In short, has not Canon 915’s moment, at last, arrived?

Its timing, I grant, could hardly be worse: the Church’s prestige (in the good sense of prestige) is battered; ignorance of how basic canon law works (seasoned with antinomian attitudes among Church leadership) are common; and Catholics in the public sphere have grown thoroughly accustomed to doing Catholicism as they see fit and show little inclination to be told otherwise. Pretty much any cleric who attempts to apply Canon 915 in any noticeable way should expect to be called a pedophile and ignored.

But all of these are precisely reasons why I think Canon 915’s moment has arrived. The Church’s profane power is unlikely to bring about internal reform in this area today; but the divine witness of laity and clergy faithful to her teachings, can.

As I and others have treated Canon 915 many, many times I will not repeat those points here.

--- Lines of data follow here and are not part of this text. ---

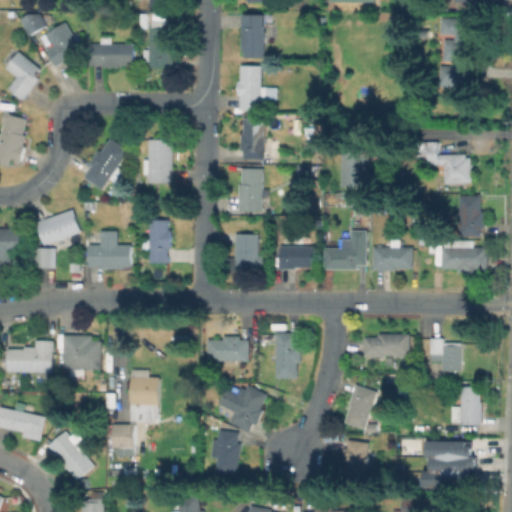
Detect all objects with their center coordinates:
building: (258, 0)
building: (262, 0)
building: (352, 0)
building: (465, 1)
building: (158, 3)
building: (161, 3)
building: (468, 3)
building: (36, 20)
building: (33, 21)
building: (252, 34)
building: (255, 35)
building: (62, 42)
building: (66, 42)
building: (164, 46)
building: (158, 47)
building: (455, 51)
building: (459, 51)
building: (114, 52)
building: (111, 53)
building: (22, 73)
building: (25, 73)
building: (254, 86)
building: (252, 87)
road: (73, 103)
building: (11, 135)
building: (13, 137)
building: (253, 137)
building: (257, 137)
road: (204, 150)
building: (161, 159)
building: (158, 160)
building: (105, 162)
building: (448, 162)
building: (108, 163)
building: (453, 163)
building: (357, 164)
building: (354, 165)
building: (305, 170)
building: (135, 180)
building: (250, 188)
building: (253, 188)
building: (90, 203)
building: (401, 203)
building: (469, 214)
building: (473, 214)
building: (57, 225)
building: (57, 235)
building: (158, 239)
building: (161, 239)
building: (10, 241)
building: (12, 243)
building: (245, 250)
building: (108, 251)
building: (112, 251)
building: (251, 251)
building: (347, 251)
building: (350, 251)
building: (295, 253)
building: (299, 253)
building: (394, 255)
building: (463, 255)
building: (44, 256)
building: (466, 256)
building: (391, 257)
building: (77, 263)
road: (255, 301)
building: (386, 343)
building: (417, 343)
building: (389, 345)
building: (228, 348)
building: (230, 348)
building: (80, 351)
building: (83, 353)
building: (446, 353)
building: (449, 353)
building: (286, 354)
building: (289, 354)
building: (30, 356)
building: (34, 356)
building: (413, 363)
building: (207, 375)
building: (407, 381)
road: (324, 382)
building: (143, 395)
building: (147, 395)
building: (110, 397)
building: (243, 405)
building: (247, 405)
building: (359, 405)
building: (363, 405)
building: (467, 405)
building: (472, 406)
building: (210, 419)
building: (22, 420)
building: (24, 420)
building: (123, 438)
building: (126, 438)
building: (225, 451)
building: (229, 451)
building: (71, 452)
building: (73, 454)
building: (354, 456)
building: (357, 459)
building: (449, 462)
road: (31, 479)
building: (0, 496)
building: (363, 498)
building: (1, 500)
building: (92, 503)
building: (191, 503)
building: (420, 503)
building: (95, 504)
building: (189, 504)
building: (411, 505)
building: (261, 509)
building: (263, 509)
building: (330, 509)
building: (326, 510)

But a few matters bear emphasizing:

 A) Canon 915 is relevant to a wide variety of crises in the Church today, including public involvement by Catholics in: abortion and euthanasia (contrary to Canons 1397 and 1398); civil divorce and remarriage outside the Church (contrary to Canons 1059, 1085, and 1141); ‘same-sex marriage’ (contrary to Canon 1055); and female ‘ordinations’ (contrary to Canon 1024). Indeed the widespread disregard of Canon 915 is itself a grave scandal. Such disregard is not likely to be corrected overnight, of course, but the scale of reform required is not a reason to shirk it.

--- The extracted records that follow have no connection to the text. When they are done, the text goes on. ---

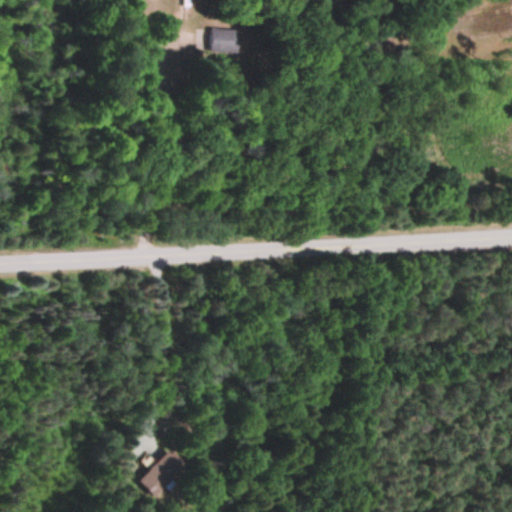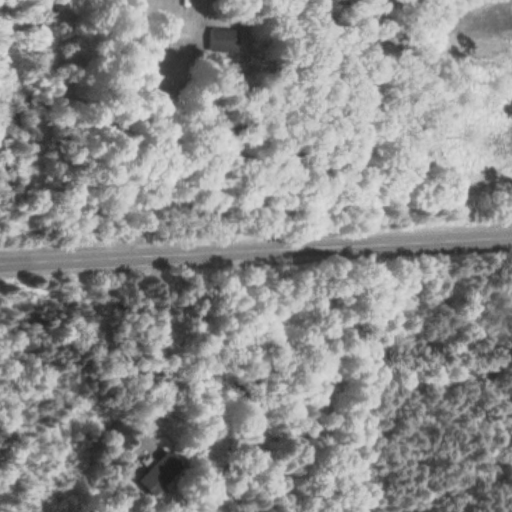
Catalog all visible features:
road: (256, 248)
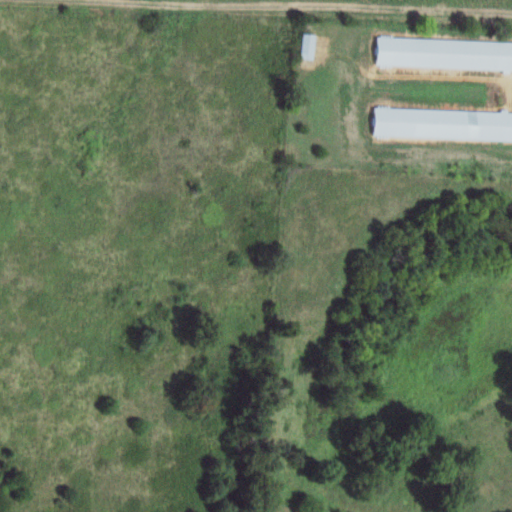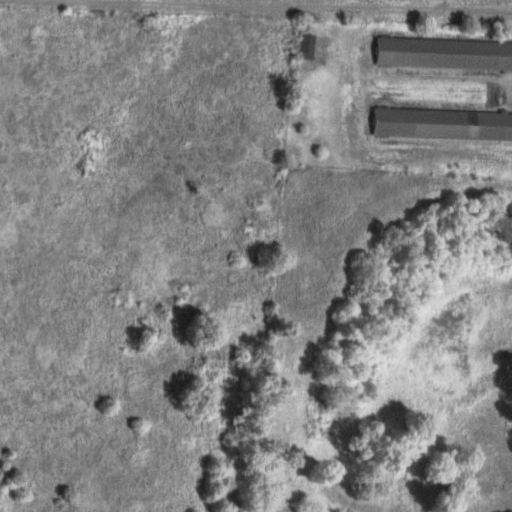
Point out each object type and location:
building: (303, 44)
building: (441, 52)
building: (441, 122)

 B) A few Catholic politicians have been notified of their exclusion from holy Communion by bishops ably applying Canon 915. While many other Catholic politicos should, in my view, be barred from holy Communion based on facts already known, determining what suffices for, say, one’s being “pro-abortion” to the point that Canon 915 needs to be invoked is not always easy. In most cases, ministers should seek direction from their bishops, i.e., those primarily charged with maintaining ecclesiastical discipline (Canon 392), rather than making such decisions on their own. Bishops, in turn, should set about looking at the most likely cases in their territories and start thinking things through canonically and pastorally—keeping in mind that Canon 915 is obligatory, not suggestive.

 C) Andrew Cuomo is already barred from holy Communion and seems to be refraining from approaching for it.

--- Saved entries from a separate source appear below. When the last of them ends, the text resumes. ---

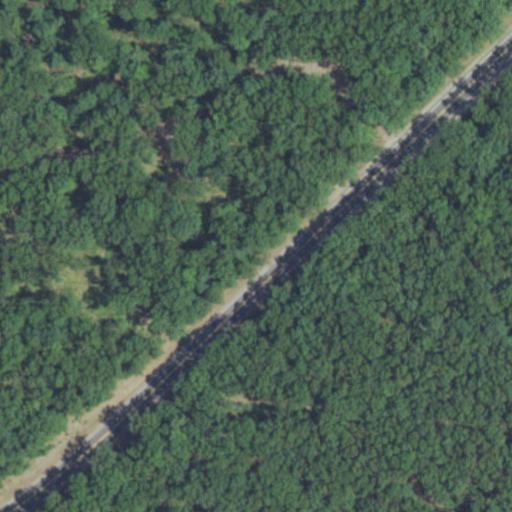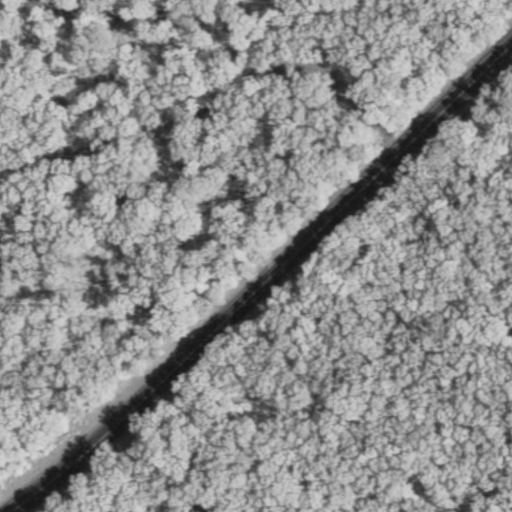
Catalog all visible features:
road: (211, 103)
road: (264, 283)
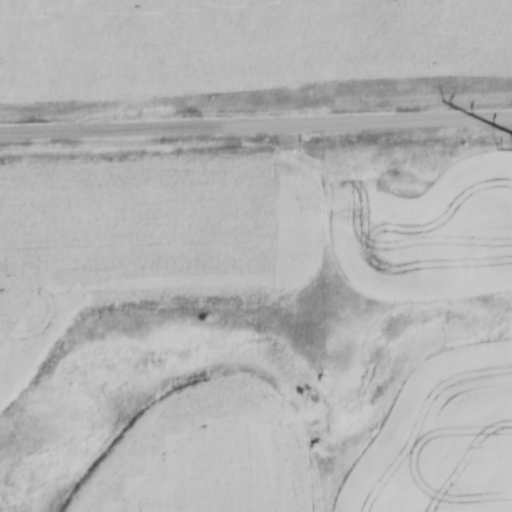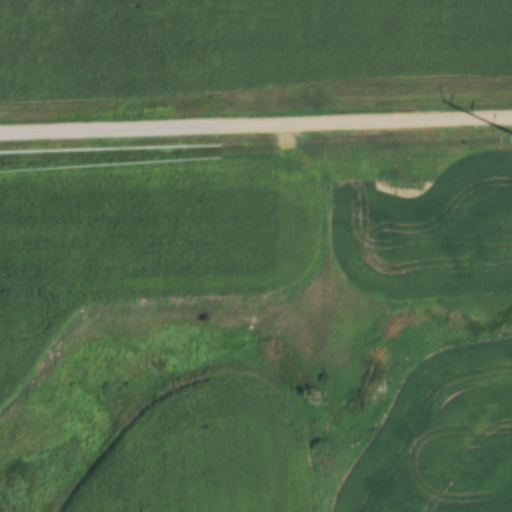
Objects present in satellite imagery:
road: (255, 119)
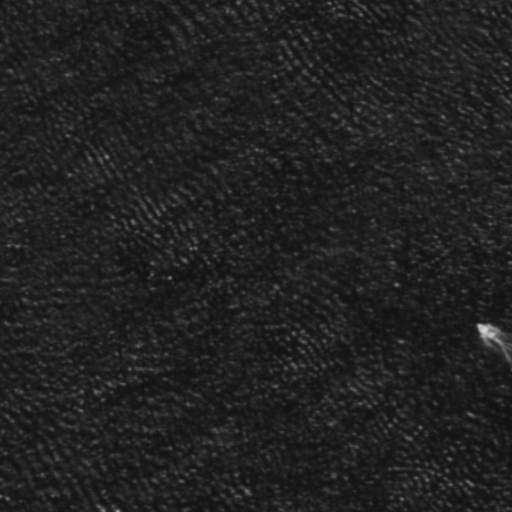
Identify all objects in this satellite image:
river: (256, 346)
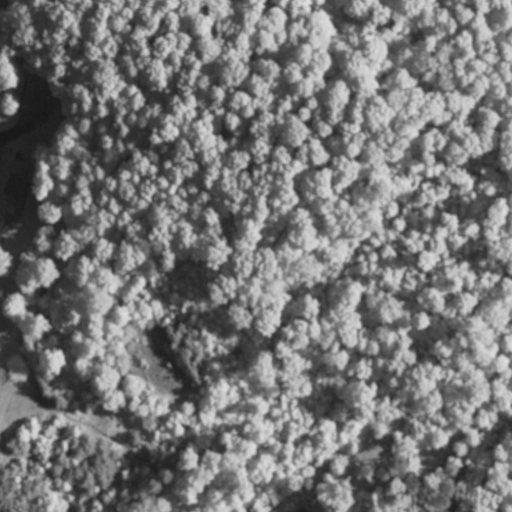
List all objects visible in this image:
building: (34, 96)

 D) Persons interested in proposing reforms of canon law itself whereby actions such as Cuomo’s would be treated as excommunicable canonical crimes, and bishops interested in using penal precepts to address pro-actively specific, Cuomo-like actions threatened in their local Church, should consult with canonists lest errors made in the pursuit of these goals distract from addressing the underlying problems.